W Sylwestra Daniel Martyniuk miał wywołać awanturę w jednym z luksusowych hoteli w Zakopanem. Nietrzeźwy syn Zenka Martyniuka trafił do aresztu, z którego miał wkrótce wyjść po opłaceniu mandatu. Teraz na jaw wychodzą kolejne szczegóły skandalu. Daniel Martyniuk mógł zniszczyć instrument wart kilkadziesiąt tysięcy złotych.

Reklama

Daniel Martyniuk "wymachiwał smyczkiem"

O szczegółach opowiedział w "Super Expressie" Marcin Skaba, grający w zespole Joanny Liszowskiej, który podczas burdy z udziałem Daniela Martyniuka mógł stracić swój drogocenny instrument. Wedle relacji tabloidu syn "króla disco polo" najpierw chciał zagrać na zabytkowym fortepianie, od którego został odciągnięty, a następnie ruszył po skrzypce Marcina. Kiedy udało mu się wyrwać jedynie smyczek, miał nim wymachiwać przed oczami innych uczestników zajścia.

- Zostawiłem swoje skrzypce pod opieką chłopaków z Felivers i pobiegłem do pokoju po głośnik. Jeden z nich trzymał je w ręku, a wtedy Daniel próbował się do niego dorwać. Udało mu się wyrwać z ręki kolegi jedynie smyczek, którym, jak mi doniesiono, wymachiwał biegając pomiędzy innymi gośćmi. Menadżer jednej z gwiazd zdobył się na odwagę, żeby mu go wyrwać. Na szczęście nie udało mu się go uszkodzić. Sam tego zajścia nie widziałam, ale opowiadano mi, że wyglądało to strasznie – opowiadał w rozmowie z "Super Expressem" Marcin Skaba.

Reklama

Niedoszła ofiara oferuje Martyniukowi pomoc

Muzyk, który na "Sylwestrze z Dwójką" wystąpił na scenie z grupą Liszowskiej Lisha & The Men dodał, że już wcześniej widział, że Daniel Martyniuk "zachowuje się dziwnie". Wyciągnął nawet pomocną dłoń do Martyniuka.

– Wcześniej widziałem, że Daniel zachowuje się dziwnie, podszedłem i zapytałem, czy może mu pomóc, może do pokoju odprowadzić, ale moja wyciągnięta dłoń spotkała się z agresją i wyzwiskami. Z boku była płacząca blondynka i ktoś ją pocieszający, ale wtedy nie powiązałem tych faktów – wyznał muzyk i kompozytor.

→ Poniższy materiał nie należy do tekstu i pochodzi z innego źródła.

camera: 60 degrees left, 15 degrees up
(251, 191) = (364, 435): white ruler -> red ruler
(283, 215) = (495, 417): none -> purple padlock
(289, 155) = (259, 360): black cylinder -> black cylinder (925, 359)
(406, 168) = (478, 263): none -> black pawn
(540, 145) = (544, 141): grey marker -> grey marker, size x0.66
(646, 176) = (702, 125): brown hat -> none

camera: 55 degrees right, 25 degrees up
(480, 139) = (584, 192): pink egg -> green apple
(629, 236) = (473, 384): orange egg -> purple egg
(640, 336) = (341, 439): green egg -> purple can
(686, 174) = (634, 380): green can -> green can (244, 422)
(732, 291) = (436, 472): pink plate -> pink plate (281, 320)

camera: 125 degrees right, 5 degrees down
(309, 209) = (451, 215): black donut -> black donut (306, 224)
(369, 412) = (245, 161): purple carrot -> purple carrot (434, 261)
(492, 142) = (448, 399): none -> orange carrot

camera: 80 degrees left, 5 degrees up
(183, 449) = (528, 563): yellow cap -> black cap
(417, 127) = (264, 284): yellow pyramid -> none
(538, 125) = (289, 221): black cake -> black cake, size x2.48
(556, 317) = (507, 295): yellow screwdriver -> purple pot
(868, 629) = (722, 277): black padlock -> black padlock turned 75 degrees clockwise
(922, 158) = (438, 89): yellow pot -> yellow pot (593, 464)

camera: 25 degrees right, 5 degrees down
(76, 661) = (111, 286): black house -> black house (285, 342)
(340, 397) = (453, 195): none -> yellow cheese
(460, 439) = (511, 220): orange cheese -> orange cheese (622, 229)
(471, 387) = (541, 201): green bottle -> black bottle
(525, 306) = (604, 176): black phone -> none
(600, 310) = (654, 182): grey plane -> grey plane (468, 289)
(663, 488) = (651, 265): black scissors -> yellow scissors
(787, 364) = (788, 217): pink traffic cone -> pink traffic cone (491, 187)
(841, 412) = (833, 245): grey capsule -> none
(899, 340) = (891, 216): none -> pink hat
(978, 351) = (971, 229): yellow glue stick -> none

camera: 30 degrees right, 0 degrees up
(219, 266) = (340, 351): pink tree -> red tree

Skaba podkreślił, że jego instrument to "klasyczne skrzypce lutnicze, zrobione na zamówienie", warte ponad 40 tys. zł .

– Omal nie straciłem bardzo drogiego instrumentu, ale patrzę na niego z innej strony. Ten chłopak potrzebuje wsparcia. Czuje, że muzyka może być dla niego terapią. Widziałem w sieci, jak gra na ukulele, jak próbował grać na pianinie i śpiewać. To może być klucz do zmiany jego zachowania i jeśli chce, to mogę mu pomóc. Muzyka potrafi czynić cuda – wyznał dobrodusznie Marcin Skaba.